▶ **TEKS YANG DIBERIKAN**:
+ + + + +
Perdebatan apakah Kaesang Pangarep, putra bungsu Presiden Jokowi terkena pasal gratifikasi saat ia dan istrinya Erina Gudono memakai privet jet Gulfstream G650ER ke AS, masih terus berlanjut.
Prof. Dr. Mahfud MD menyatakan, apa yang dilakukan Kaesang adalah gratifikasi. Apa yang dikatakan mantan Menko Polhukam itu, mempunyai alasan hukum. Antara lain, karena Kaesang sebagai anak presiden. Anak presiden, meski bukan pejabat negara, tetapi mendapat keistimewaan yang melekat pada keluarga presiden, seperti pengawalan Paspampres, bisa ikut kegiatan presiden, bebas keluar masuk istana, dan lain-lain.
Di samping itu, Kaesang pun menjadi pimpinan puncak Partai Solidaritas Indonesia (PSI). Partai politi adalah pilar penting sistem demokrasi dan kenegaraan Republik Indonesia.
Itulah sebabnya, apa yang dilakukan Kaesang dalam hal penggunaan pesawat private jet milik perusahaan swasta Garena Online LTD Singapura di atas termasuk gratifikasi. Karena Kaesang adalah "anak presiden" plus "pejabat tinggi" politik.
Sementara pendapat lain, seperti dinyatakan Bobby Nasution, Walikota Medan, apa yang dilakukan Kaesang Pangarep tersebut bukan merupakan gratifikasi. Alasannya, kata menantu Presiden Jokowi itu, Kaesang bukanlah pejabat publik. Ia adalah pengusaha.
Jadi masalah pemakaian private jet tersebut murni urusan bisnis. Tidak ada kaitannya dengan gratifikasi.
Sementara itu, KPK telah menerima aduan dari masyarakat perihal Kaesang dan private jet tadi. Antara lain dari Bonyamin Saiman, ketua MAKI (Masyarakat Anti Korupsi Indonesia) dan Ubedilah Badrun, dosen UNJ (Universitas Negeri Jakarta).
+ + + + +
▶ **BAGIAN DATA**:
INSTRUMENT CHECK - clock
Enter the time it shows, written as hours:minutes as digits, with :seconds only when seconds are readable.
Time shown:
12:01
+ + + + +
▶ **YANG DIPERLUKAN**:
Tolong ulangi dengan tepat bagian teks tentang Kaesang dan private jet yang dimulai dengan kata-kata "Perdebatan apakah Kaesang" dan berakhir pada "masih terus berlanjut.".

▶ **PENYELESAIAN LATIHAN**:
Perdebatan apakah Kaesang Pangarep, putra bungsu Presiden Jokowi terkena pasal gratifikasi saat ia dan istrinya Erina Gudono memakai privet jet Gulfstream G650ER ke AS, masih terus berlanjut.